** Opening Supplied entries block **

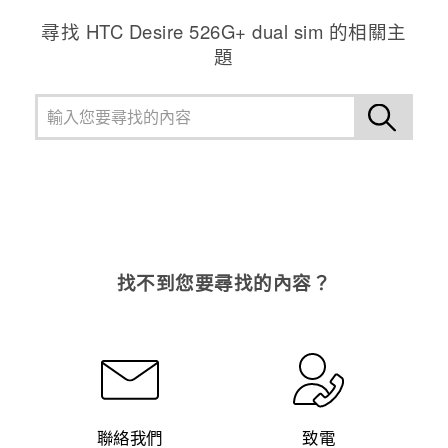
尋找 HTC Desire 526G+ dual sim 的相關主
登入
題
找不到您要尋找的內容？
聯絡我們
致電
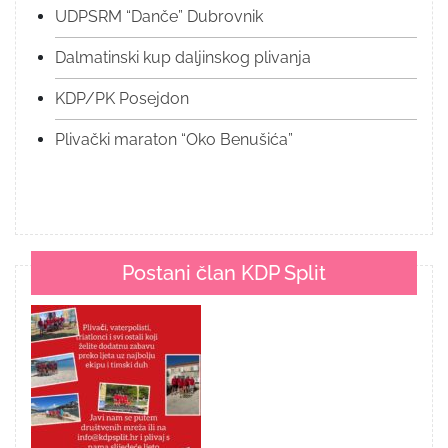
UDPSRM “Danče” Dubrovnik
Dalmatinski kup daljinskog plivanja
KDP/PK Posejdon
Plivački maraton “Oko Benušića”
Postani član KDP Split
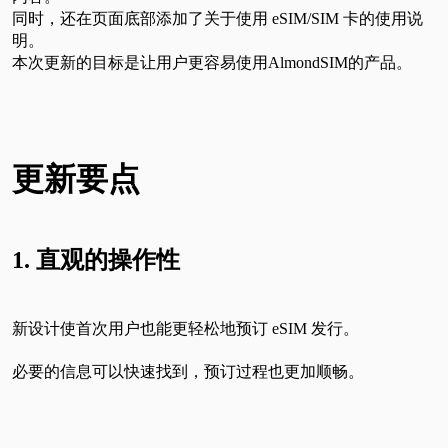
同时，还在页面底部添加了关于使用 eSIM/SIM 卡的使用说
明。
本次更新的目标是让用户更容易使用AlmondSIM的产品。
更新要点
1. 直观的操作性
新设计使首次用户也能更轻松地预订 eSIM 发行。
必要的信息可以快速找到，预订过程也更加顺畅。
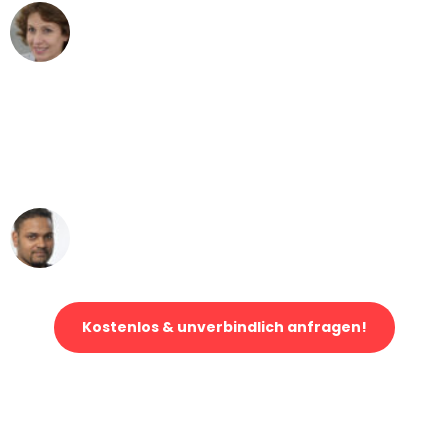
Maria W
Umzug von Düsseldorf nach Wien
"Mein Klavier kam in unter 24 Stunden
ohne einen Kratzer an - ein
erstklassiger Service!"
Ümit Y.
Klaviertransport in Düsseldorf
Kostenlos & unverbindlich anfragen!
Jetzt anfragen und der nächste glückliche Kunde werden. Alle
Umzugsanfragen sind zu
100% kostenlos & unverbindlich!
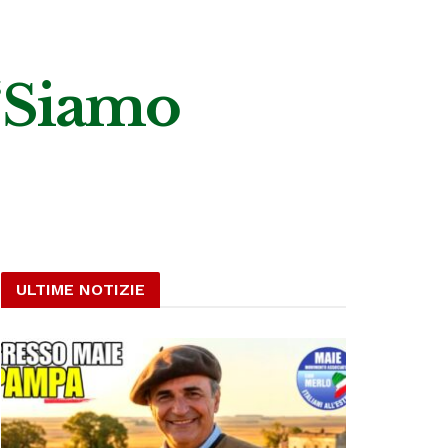
 ‘Siamo
ULTIME NOTIZIE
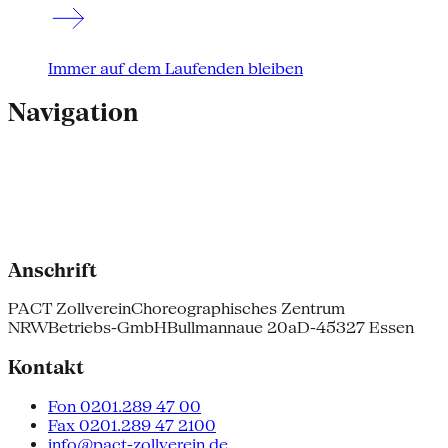
Immer auf dem Laufenden bleiben
Navigation
Anschrift
PACT Zollverein
Choreographisches Zentrum
NRW
Betriebs-GmbH
Bullmannaue 20a
D-45327 Essen
Kontakt
Fon 0201.289 47 00
Fax 0201.289 47 2100
info@pact-zollverein.de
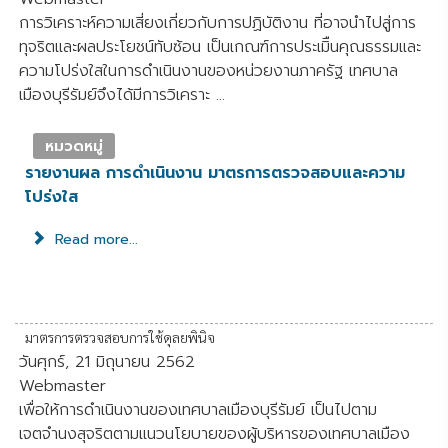
การวิเคราะห์ความเสี่ยงเกี่ยวกับการปฏิบัติงาน ที่อาจนำไปสู่การ
ทุจริตและผลประโยชน์ทับซ้อน เป็นเกณฑ์การประเมิืนคุณธรรมและ
ความโปร่งใสในการดำเนินงานของหน่วยงานภาครัฐ เทศบาล
เมืองบุรีรัมย์จึงได้มีการวิเคราะ ...
หมวดหมู่
รายงานผล การดำเนินงาน มาตรการตรวจสอบและความ
โปร่งใส
Read more...
มาตรการตรวจสอบการใช้ดุลยพินิจ
วันศุกร์, 21 มิถุนายน 2562
Webmaster
เพื่อให้การดำเนินงานของเทศบาลเมืองบุรีรัมย์ เป็นไปตาม
เจตจำนงสุจริตตามแนวนโยบายของผู้บริหารของเทศบาลเมือง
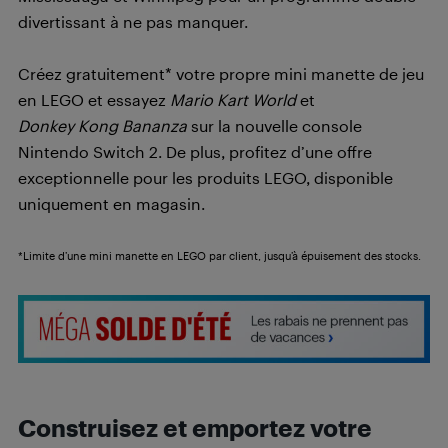
divertissant à ne pas manquer.
Créez gratuitement* votre propre mini manette de jeu
en LEGO et essayez
Mario Kart World
et
Donkey Kong Bananza
sur la nouvelle console
Nintendo Switch 2. De plus, profitez d’une offre
exceptionnelle pour les produits LEGO, disponible
uniquement en magasin.
*Limite d’une mini manette en LEGO par client, jusqu’à épuisement des stocks.
Construisez et emportez votre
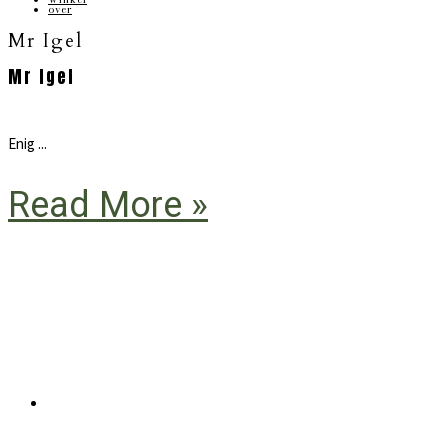
over
Mr Igel
Mr Igel
Enig ...
Read More »
Primaire
Sidebar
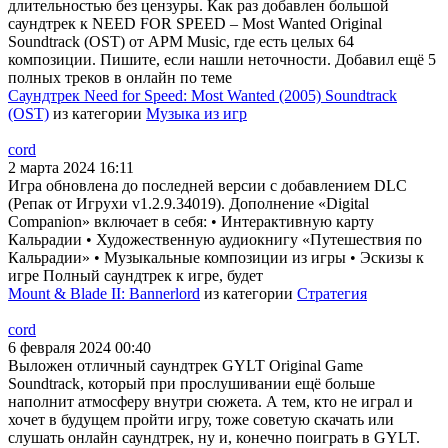
длительностью без цензуры. Как раз добавлен большой
саундтрек к NEED FOR SPEED – Most Wanted Original
Soundtrack (OST) от APM Music, где есть целых 64
композиции. Пишите, если нашли неточности. Добавил ещё 5
полных треков в онлайн по теме
Саундтрек Need for Speed: Most Wanted (2005) Soundtrack
(OST)
из категории
Музыка из игр
cord
2 марта 2024 16:11
Игра обновлена до последней версии с добавлением DLC
(Репак от Игрухи v1.2.9.34019). Дополнение «Digital
Companion» включает в себя: • Интерактивную карту
Кальрадии • Художественную аудиокнигу «Путешествия по
Кальрадии» • Музыкальные композиции из игры • Эскизы к
игре Полный саундтрек к игре, будет
Mount & Blade II: Bannerlord
из категории
Стратегия
cord
6 февраля 2024 00:40
Выложен отличный саундтрек GYLT Original Game
Soundtrack, который при прослушивании ещё больше
наполнит атмосферу внутри сюжета. А тем, кто не играл и
хочет в будущем пройти игру, тоже советую скачать или
слушать онлайн саундтрек, ну и, конечно поиграть в GYLT.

** Closing Supplied entries block **

Pull the text lines out of all the items above, copying each one word for word. Leave the pictures out of your answer.

尋找 HTC Desire 526G+ dual sim 的相關主
登入
題
找不到您要尋找的內容？
聯絡我們
致電
UDPSRM “Danče” Dubrovnik
Dalmatinski kup daljinskog plivanja
KDP/PK Posejdon
Plivački maraton “Oko Benušića”
Postani član KDP Split
同时，还在页面底部添加了关于使用 eSIM/SIM 卡的使用说
明。
本次更新的目标是让用户更容易使用AlmondSIM的产品。
更新要点
1. 直观的操作性
新设计使首次用户也能更轻松地预订 eSIM 发行。
必要的信息可以快速找到，预订过程也更加顺畅。
Maria W
Umzug von Düsseldorf nach Wien
"Mein Klavier kam in unter 24 Stunden
ohne einen Kratzer an - ein
erstklassiger Service!"
Ümit Y.
Klaviertransport in Düsseldorf
Kostenlos & unverbindlich anfragen!
Jetzt anfragen und der nächste glückliche Kunde werden. Alle
Umzugsanfragen sind zu
100% kostenlos & unverbindlich!
 ‘Siamo
ULTIME NOTIZIE
Immer auf dem Laufenden bleiben
Navigation
Anschrift
PACT Zollverein
Choreographisches Zentrum
NRW
Betriebs-GmbH
Bullmannaue 20a
D-45327 Essen
Kontakt
Fon 0201.289 47 00
Fax 0201.289 47 2100
info@pact-zollverein.de
การวิเคราะห์ความเสี่ยงเกี่ยวกับการปฏิบัติงาน ที่อาจนำไปสู่การ
ทุจริตและผลประโยชน์ทับซ้อน เป็นเกณฑ์การประเมิืนคุณธรรมและ
ความโปร่งใสในการดำเนินงานของหน่วยงานภาครัฐ เทศบาล
เมืองบุรีรัมย์จึงได้มีการวิเคราะ ...
หมวดหมู่
รายงานผล การดำเนินงาน มาตรการตรวจสอบและความ
โปร่งใส
Read more...
มาตรการตรวจสอบการใช้ดุลยพินิจ
วันศุกร์, 21 มิถุนายน 2562
Webmaster
เพื่อให้การดำเนินงานของเทศบาลเมืองบุรีรัมย์ เป็นไปตาม
เจตจำนงสุจริตตามแนวนโยบายของผู้บริหารของเทศบาลเมือง
divertissant à ne pas manquer.
Créez gratuitement* votre propre mini manette de jeu
en LEGO et essayez
Mario Kart World
et
Donkey Kong Bananza
sur la nouvelle console
Nintendo Switch 2. De plus, profitez d’une offre
exceptionnelle pour les produits LEGO, disponible
uniquement en magasin.
*Limite d’une mini manette en LEGO par client, jusqu’à épuisement des stocks.
Construisez et emportez votre
over
Mr Igel
Mr Igel
Enig ...
Read More »
Primaire
Sidebar
длительностью без цензуры. Как раз добавлен большой
саундтрек к NEED FOR SPEED – Most Wanted Original
Soundtrack (OST) от APM Music, где есть целых 64
композиции. Пишите, если нашли неточности. Добавил ещё 5
полных треков в онлайн по теме
Саундтрек Need for Speed: Most Wanted (2005) Soundtrack
(OST)
из категории
Музыка из игр
cord
2 марта 2024 16:11
Игра обновлена до последней версии с добавлением DLC
(Репак от Игрухи v1.2.9.34019). Дополнение «Digital
Companion» включает в себя: • Интерактивную карту
Кальрадии • Художественную аудиокнигу «Путешествия по
Кальрадии» • Музыкальные композиции из игры • Эскизы к
игре Полный саундтрек к игре, будет
Mount & Blade II: Bannerlord
из категории
Стратегия
cord
6 февраля 2024 00:40
Выложен отличный саундтрек GYLT Original Game
Soundtrack, который при прослушивании ещё больше
наполнит атмосферу внутри сюжета. А тем, кто не играл и
хочет в будущем пройти игру, тоже советую скачать или
слушать онлайн саундтрек, ну и, конечно поиграть в GYLT.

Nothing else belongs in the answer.